In some ways, Jodie Comer has the more difficult task… Oh’s character relies on our warmth for her, but Comer has to make us interested in a much colder character, one that has the potential to remain a blank-slate, merely a mirror to those in her orbit. Villanelle is a different animal, to be sure, but no less well-realised. She’s an utterly streamlined sociopath, unashamedly emulating the traits of those around her and mercilessly adding them to her arsenal like an app or hijacked facebook algorithm. Perhaps it is that mirror aspect between the two lead characters that keeps the cat-and-mouse element the most intriguing: that Villanelle might have a twinkle somewhere behind the eyes …that maybe, just maybe, she’d actually like to feel some of the emotions that people expect from her, but she’d likely single-handedly smother a kitten rather than acknowledge it. Equally the often desk-bound Eve possibly finds something to quietly admire in Villanne’s no nonsense approach to being free and overcome obstacles…. but would equally deny it. Each are fascinated and appalled in their own way by the conditioning of the other.

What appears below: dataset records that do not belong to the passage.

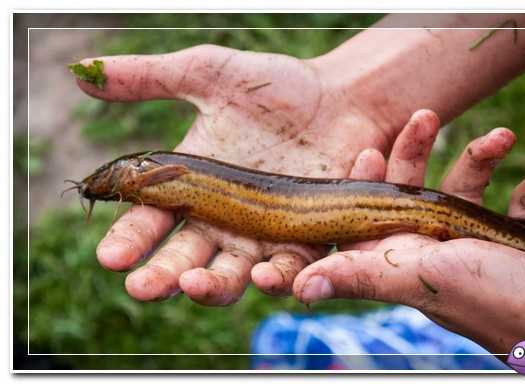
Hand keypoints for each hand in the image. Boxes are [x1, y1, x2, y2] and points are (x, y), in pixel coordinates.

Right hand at [76, 44, 397, 304]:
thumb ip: (149, 77)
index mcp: (192, 188)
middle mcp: (223, 220)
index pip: (150, 221)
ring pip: (234, 276)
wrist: (342, 95)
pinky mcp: (306, 239)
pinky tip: (264, 277)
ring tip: (196, 285)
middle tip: (144, 286)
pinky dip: (278, 277)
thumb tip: (82, 73)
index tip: (111, 256)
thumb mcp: (208, 73)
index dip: (129, 240)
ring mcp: (264, 234)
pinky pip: (291, 268)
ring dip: (214, 287)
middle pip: (186, 260)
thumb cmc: (276, 87)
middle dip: (163, 276)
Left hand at [292, 118, 524, 353]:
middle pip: (411, 191)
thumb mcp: (420, 281)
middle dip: (414, 152)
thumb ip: (361, 276)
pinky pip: (513, 200)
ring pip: (462, 187)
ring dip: (480, 158)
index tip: (367, 152)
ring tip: (501, 137)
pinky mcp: (511, 235)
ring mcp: (472, 240)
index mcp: (400, 254)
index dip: (361, 184)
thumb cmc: (491, 303)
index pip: (368, 214)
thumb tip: (298, 288)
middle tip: (422, 117)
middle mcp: (431, 246)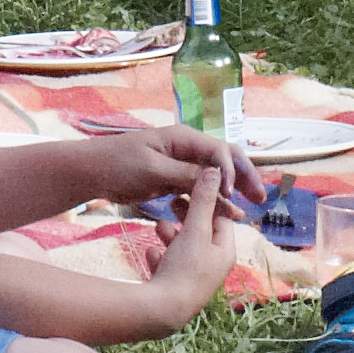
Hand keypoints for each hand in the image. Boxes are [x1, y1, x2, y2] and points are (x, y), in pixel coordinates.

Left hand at [98, 118, 247, 211]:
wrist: (93, 172)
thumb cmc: (118, 164)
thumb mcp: (152, 170)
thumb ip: (184, 174)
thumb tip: (217, 178)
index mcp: (183, 138)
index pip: (218, 152)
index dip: (230, 173)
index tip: (232, 195)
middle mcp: (187, 147)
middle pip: (225, 160)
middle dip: (244, 177)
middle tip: (260, 198)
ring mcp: (182, 163)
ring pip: (216, 177)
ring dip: (232, 192)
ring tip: (247, 211)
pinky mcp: (175, 178)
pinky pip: (201, 189)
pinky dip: (213, 200)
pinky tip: (224, 214)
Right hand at [144, 175, 250, 311]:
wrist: (163, 311)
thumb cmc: (184, 268)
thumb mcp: (195, 229)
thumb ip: (203, 199)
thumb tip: (215, 170)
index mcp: (224, 253)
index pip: (222, 219)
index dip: (207, 201)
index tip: (189, 189)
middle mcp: (213, 268)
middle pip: (201, 234)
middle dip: (185, 218)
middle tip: (172, 204)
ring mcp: (194, 281)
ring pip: (183, 250)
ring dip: (171, 236)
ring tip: (158, 227)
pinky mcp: (176, 290)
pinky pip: (169, 267)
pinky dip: (161, 257)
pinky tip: (151, 253)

Phoebe Waller-Bridge, who has adapted Killing Eve from Luke Jennings’ novels, is rapidly being recognised as a force of nature in edgy entertainment. Her writer-actor double-dutied comedy-drama Fleabag has gained international recognition for it’s ‘take-no-prisoners’ approach, she’s one of the voice-stars of next month’s Star Wars ‘Solo‘ standalone and there was more than serious talk among the geekerati that she was a contender for the role of the first female Doctor Who. Here she brings everything to the table, clearly relishing the potential that the novels first explored and giving it a twist of her own. Supporting players such as Fiona Shaw, Kirby Howell-Baptiste, David Haig and Owen McDonnell are not mere window-dressing but genuinely contribute to proceedings with intent and great dialogue.
Together, all these factors come to form a delightfully wicked, intriguing ad dramatic whole, one that takes international cues and looks likely to be a success on both sides of the Atlantic.
You may think the female factor is the most important here – creatively and professionally and there’s no denying that hook. In that respect, Eve would fist-bump the air and take you for a celebratory pizza where she’d end up with half in her lap; Villanne would shrug, roll her eyes and do something more creative with the waiter and the pizza cutter. The bottom line is simply this: Killing Eve is great fun for everyone involved and everyone watching – but the sisters are doing it for themselves…
Killing Eve was broadcast in the US earlier this year and is being shown on the BBC in the UK from Saturday 15th September.